Across Spain and Portugal, two of Europe's top tourism destinations, the scenario is echoed in bars, restaurants, and hotels - the bookings they have longed for but at a cost they are struggling to meet.

Jose Carlos Sacó, 52, can only open his Madrid bar, Tabanco de Jerez, during the weekend when students in need of extra cash have no classes and are available to work.

"During the week we can't open because we have no hands, they are studying," he said, gesturing to his student workforce setting up tables on a Saturday.

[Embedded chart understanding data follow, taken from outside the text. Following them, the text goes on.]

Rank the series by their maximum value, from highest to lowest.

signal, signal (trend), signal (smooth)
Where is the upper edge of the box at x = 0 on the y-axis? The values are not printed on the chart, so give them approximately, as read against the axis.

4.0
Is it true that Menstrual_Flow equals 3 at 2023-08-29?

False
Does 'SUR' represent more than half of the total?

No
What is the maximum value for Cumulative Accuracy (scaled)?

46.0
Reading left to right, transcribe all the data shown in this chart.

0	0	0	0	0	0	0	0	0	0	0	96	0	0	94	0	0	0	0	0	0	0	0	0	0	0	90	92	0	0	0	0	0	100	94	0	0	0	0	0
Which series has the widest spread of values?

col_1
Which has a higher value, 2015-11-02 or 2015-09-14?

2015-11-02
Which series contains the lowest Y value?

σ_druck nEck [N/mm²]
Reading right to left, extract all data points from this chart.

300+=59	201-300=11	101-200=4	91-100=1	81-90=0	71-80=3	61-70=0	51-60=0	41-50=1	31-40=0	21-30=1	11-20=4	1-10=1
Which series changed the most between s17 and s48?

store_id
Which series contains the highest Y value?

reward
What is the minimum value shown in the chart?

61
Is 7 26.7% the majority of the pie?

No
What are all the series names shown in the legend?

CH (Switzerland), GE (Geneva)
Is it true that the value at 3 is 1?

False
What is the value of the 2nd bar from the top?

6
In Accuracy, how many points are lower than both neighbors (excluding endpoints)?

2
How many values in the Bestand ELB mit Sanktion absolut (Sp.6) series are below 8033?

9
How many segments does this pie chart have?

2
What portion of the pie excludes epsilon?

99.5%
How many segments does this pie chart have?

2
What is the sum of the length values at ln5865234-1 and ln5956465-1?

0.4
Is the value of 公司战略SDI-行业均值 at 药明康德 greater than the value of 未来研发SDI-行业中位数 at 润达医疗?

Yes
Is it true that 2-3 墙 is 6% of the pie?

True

Spain's catering industry is 200,000 workers short and Portuguese hotels need at least 15,000 more people to meet growing demand, according to national hospitality associations.

"The solution will surely be to pay more," said Jose Luis Yzuel, from the catering services sector association.

Attempts are being made to lure workers back. In Spain, bars and restaurants increased workers' wages by nearly 60% in the first quarter compared to a year earlier, according to official data. But the tourism industry is still the sector that pays employees the least, around 1,150 euros per month.

In neighbouring Portugal, salaries for hospitality workers are expected to increase 7% this year, according to a survey by the central bank and the National Institute of Statistics, but the average wage in the sector is 881 euros per month, above the minimum wage of 705 euros.

In the past, the industry has neither paid enough or focused on developing staff, Bazin said.

"Half of it is we've been blind, we've been not paying attention to a lot of people and probably underpaying some people for too long as well," he said. "So it's a wake up call."